__分析用の本文__
..............................

ソフラチュールについて


 ソフラチュールについての問い合わせも多いので,これについてまとめてみる。

 まず,ソフラチュールとはどういう製品なのだろうか?
 手元のデータを見ると,その素材としては「コットン+無水ラノリン+白色ワセリン+硫酸フラジオマイシン」となっている。コットンといえば綿,フラジオマイシンは皆様よく御存知の抗菌剤,ワセリンはよく御存知のワセリンである。

 唯一あまりおなじみでないのは「無水ラノリン」であるが,これは「ハーブを利用してクリームを作ろう」なんていうサイトを覗くと,クリームの基材としてよく使われるものらしい。さらにしつこく「ラノリン」について調べてみたが,これは「羊毛を刈り取ってウールに仕上げる際に副産物として回収されるウールグリースを精製したもの。融点40℃付近の淡黄色の蝋状物質で、高級アルコール及び高級脂肪酸のワックスエステル」だそうである。

 要するに,網目状にした綿に抗菌剤を含ませた軟膏基材を練りこんだもの,と考えていいようである。問題はこれが創治癒にとって有効なものか,という点だ。


 もちろん,上記の「コットン+無水ラノリン+白色ワセリン+硫酸フラジオマイシン」でお判りのように,これはこのサイトで奨励している「創傷被覆材」ではなく,あの有害な「ガーゼ」とまったく変わりがない。従って皮膚欠損創には使うべきではない,というのが結論。

 しかしなぜか,日本中の病院,医者の間では「傷がグジュグジュして困った時はとりあえずソフラチュール」という考えが蔓延しているし,いわば常識化されている。いわば「ソフラチュール信仰」である。なぜこれほどまでに信頼されているか,原因を勝手に考えてみると

  1. 普通のガーゼと違い,軟膏でベトベトしているので,傷にくっつかないような印象があること
  2. 抗菌剤を含んでいるため,化膿している傷に有効と感じられること
 この2点だろうと思う。後者については確かに効く場合もあるかもしれないな,というのを否定するものではないが,前者についてはまったく根拠のない思い込みである。患者さんの皮膚欠損創にソフラチュールをあてている医者を見ると,「あんたが怪我をしたらソフラチュールをつけて次の日,思いっきり剥してやるけど,それでもいい?」と言いたくなる(患者が治療で受ける「痛み」にあまりに無頓着な医者ばかりいて,おどろいてしまうね)

..............................

__作業項目 A__
ソフラチュールに関する本文を読み、次の問いに答えてください。
(i) ソフラチュールの素材として挙げられているものは何ですか。
(ii) ラノリンの融点は何℃付近とされていますか。
(iii) 皮膚欠損創へのソフラチュールの使用について、本文はどのような結論を出していますか。
__作業項目 B__
ソフラチュールに関する本文のうち、「唯一あまりおなじみでないのは」から始まり「りいて,おどろいてしまうね)」で終わる部分を、一字も変えずに書き写してください。
__作業項目 C__
ソフラチュールに関する本文の最後の文に続けて、その先の文章を書いてください。
この作業では一覧を参照する必要はありません。

..............................

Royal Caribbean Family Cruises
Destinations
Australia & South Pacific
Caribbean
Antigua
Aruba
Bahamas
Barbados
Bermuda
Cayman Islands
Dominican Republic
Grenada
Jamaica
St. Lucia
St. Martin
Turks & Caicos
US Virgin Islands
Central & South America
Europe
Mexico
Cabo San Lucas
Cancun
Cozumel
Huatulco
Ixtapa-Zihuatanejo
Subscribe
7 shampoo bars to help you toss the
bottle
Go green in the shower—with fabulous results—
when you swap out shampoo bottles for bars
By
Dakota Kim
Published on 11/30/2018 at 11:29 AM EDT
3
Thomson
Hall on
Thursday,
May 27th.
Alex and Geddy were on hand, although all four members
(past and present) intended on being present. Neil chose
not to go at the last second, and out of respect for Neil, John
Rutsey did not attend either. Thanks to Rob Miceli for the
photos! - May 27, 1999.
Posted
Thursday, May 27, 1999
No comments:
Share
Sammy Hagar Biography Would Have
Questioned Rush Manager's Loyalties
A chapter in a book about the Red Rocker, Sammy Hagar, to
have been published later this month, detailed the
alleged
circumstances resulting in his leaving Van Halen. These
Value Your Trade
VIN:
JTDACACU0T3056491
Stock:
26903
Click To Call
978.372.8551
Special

..............................

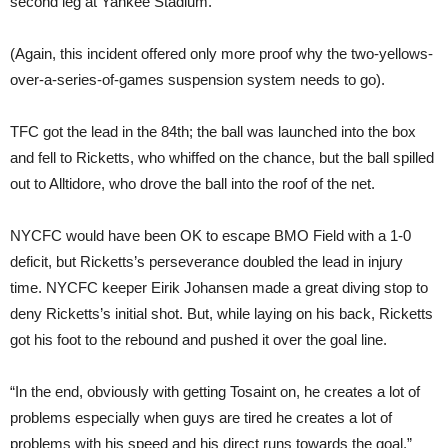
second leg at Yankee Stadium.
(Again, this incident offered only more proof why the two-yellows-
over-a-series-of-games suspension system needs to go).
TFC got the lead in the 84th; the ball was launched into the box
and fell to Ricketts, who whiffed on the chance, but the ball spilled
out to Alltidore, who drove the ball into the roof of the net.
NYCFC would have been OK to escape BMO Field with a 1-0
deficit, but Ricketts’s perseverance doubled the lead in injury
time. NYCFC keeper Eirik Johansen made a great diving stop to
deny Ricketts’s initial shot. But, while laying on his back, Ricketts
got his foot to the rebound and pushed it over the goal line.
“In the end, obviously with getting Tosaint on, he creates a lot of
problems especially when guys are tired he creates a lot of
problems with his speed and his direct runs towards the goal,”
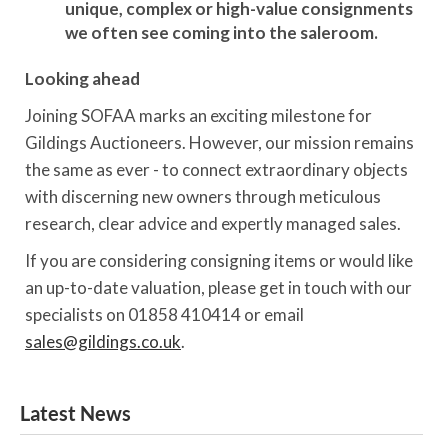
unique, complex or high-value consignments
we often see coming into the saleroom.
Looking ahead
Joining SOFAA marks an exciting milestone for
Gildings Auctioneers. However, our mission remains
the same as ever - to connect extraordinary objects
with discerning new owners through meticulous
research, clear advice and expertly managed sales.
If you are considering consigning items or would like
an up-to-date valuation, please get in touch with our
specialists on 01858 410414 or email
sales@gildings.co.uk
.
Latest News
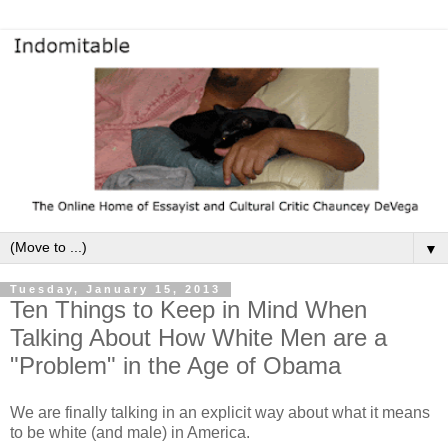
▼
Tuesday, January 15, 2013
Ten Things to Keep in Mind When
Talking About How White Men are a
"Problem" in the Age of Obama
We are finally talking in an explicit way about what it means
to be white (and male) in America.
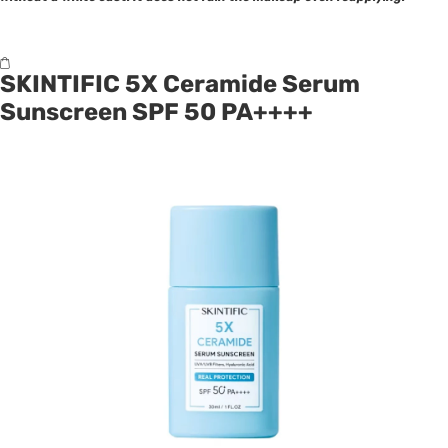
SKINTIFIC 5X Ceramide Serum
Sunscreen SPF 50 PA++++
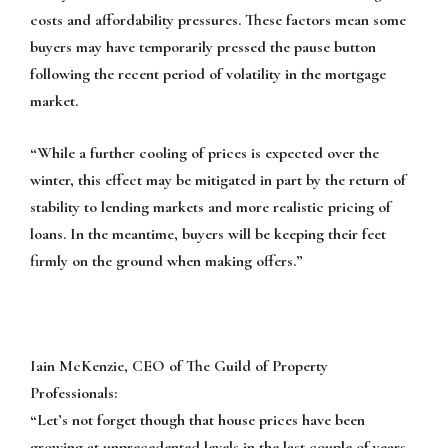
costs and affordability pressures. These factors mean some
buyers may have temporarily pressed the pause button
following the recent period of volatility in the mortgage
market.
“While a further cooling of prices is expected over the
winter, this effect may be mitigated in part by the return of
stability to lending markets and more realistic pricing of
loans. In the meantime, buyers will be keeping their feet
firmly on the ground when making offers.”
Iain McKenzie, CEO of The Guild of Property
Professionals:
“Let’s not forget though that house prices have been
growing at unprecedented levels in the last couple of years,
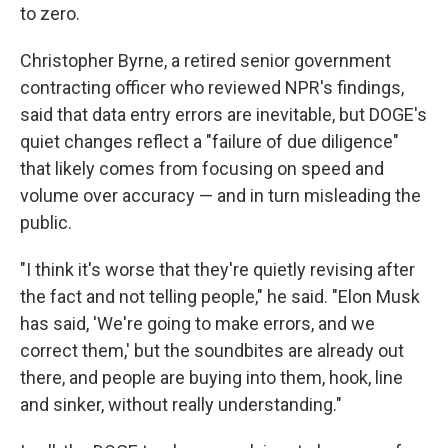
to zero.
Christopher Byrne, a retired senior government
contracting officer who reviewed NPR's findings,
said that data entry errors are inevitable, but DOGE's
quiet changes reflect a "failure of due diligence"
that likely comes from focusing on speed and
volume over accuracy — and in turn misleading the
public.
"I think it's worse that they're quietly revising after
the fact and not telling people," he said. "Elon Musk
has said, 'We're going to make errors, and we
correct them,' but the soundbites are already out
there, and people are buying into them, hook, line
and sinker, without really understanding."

..............................

__作業結果 A__
(i) コットン、無水ラノリン、白色ワセリン、硫酸フラジオマイシンです。
(ii) 40℃付近です。
(iii) 皮膚欠損創には使うべきではない、という結論です。

__作業結果 B__
唯一あまりおなじみでないのは「無水ラノリン」であるが,これは「ハーブを利用してクリームを作ろう」なんていうサイトを覗くと,クリームの基材としてよく使われるものらしい。さらにしつこく「ラノリン」について調べてみたが,これは「羊毛を刈り取ってウールに仕上げる際に副産物として回収されるウールグリースを精製したもの。融点40℃付近の淡黄色の蝋状物質で、高級アルコール及び高級脂肪酸のワックスエステル」だそうである。

 要するに,網目状にした綿に抗菌剤を含ませた軟膏基材を練りこんだもの,と考えていいようである。問題はこれが創治癒にとって有効なものか,という点だ。


 もちろん,上記の「コットン+無水ラノリン+白色ワセリン+硫酸フラジオマイシン」でお判りのように,これはこのサイトで奨励している「創傷被覆材」ではなく,あの有害な「ガーゼ」とまったく変わりがない。従って皮膚欠損創には使うべきではない,というのが結論。

 しかしなぜか,日本中の病院,医者の間では「傷がグジュグジュして困った時はとりあえずソフラチュール」という考えが蔓延しているし,いわば常識化されている。いわば「ソフラチュール信仰」である。なぜこれほどまでに信頼されているか,原因を勝手に考えてみると

  1. 普通のガーゼと違い,軟膏でベトベトしているので,傷にくっつかないような印象があること
  2. 抗菌剤を含んでいるため,化膿している傷に有効と感じられること
 この2点だろうと思う。後者については確かに効く場合もあるかもしれないな,というのを否定するものではないが,前者についてはまったく根拠のない思い込みである。患者さんの皮膚欠損創にソフラチュールをあてている医者を見ると,「あんたが怪我をしたらソフラチュールをつけて次の日,思いっきり剥してやるけど,それでもいい?」と言いたくなる(患者が治療で受ける「痛み」にあまりに無頓着な医者ばかりいて,おどろいてしまうね)

__作業結果 C__
 要するにソフラチュールだけでは傷の表面は乾燥してしまうし,創治癒は停止してしまう。はっきり言うと,これを付けておくくらいなら,家庭調理用のラップ(サ○ンラップなど)で覆った方が速く治るはずだ。


 ソフラチュールがもっとも駄目なのは,深い皮膚潰瘍,皮膚欠損創に使用した場合,せっかく上がってきた肉芽にソフラチュールの網目が食い込んでしまうことだろう。このため,ソフラチュールを剥そうとするとすごく痛いし,出血する羽目になる。もちろん,肉芽表面も傷つくため治癒は遅れてしまう。この理由から,少なくとも「肉芽が上がっている傷や深い皮膚欠損創」には絶対に使うべきではないと考える。

 どうしてもソフラチュールを使うのであれば,もう放っておいても治るだろう,というくらいにほぼ治癒している傷だけにとどめておくべきであろう。それ以外の傷に使った場合,それは医療行為でなく単なる障害行為である。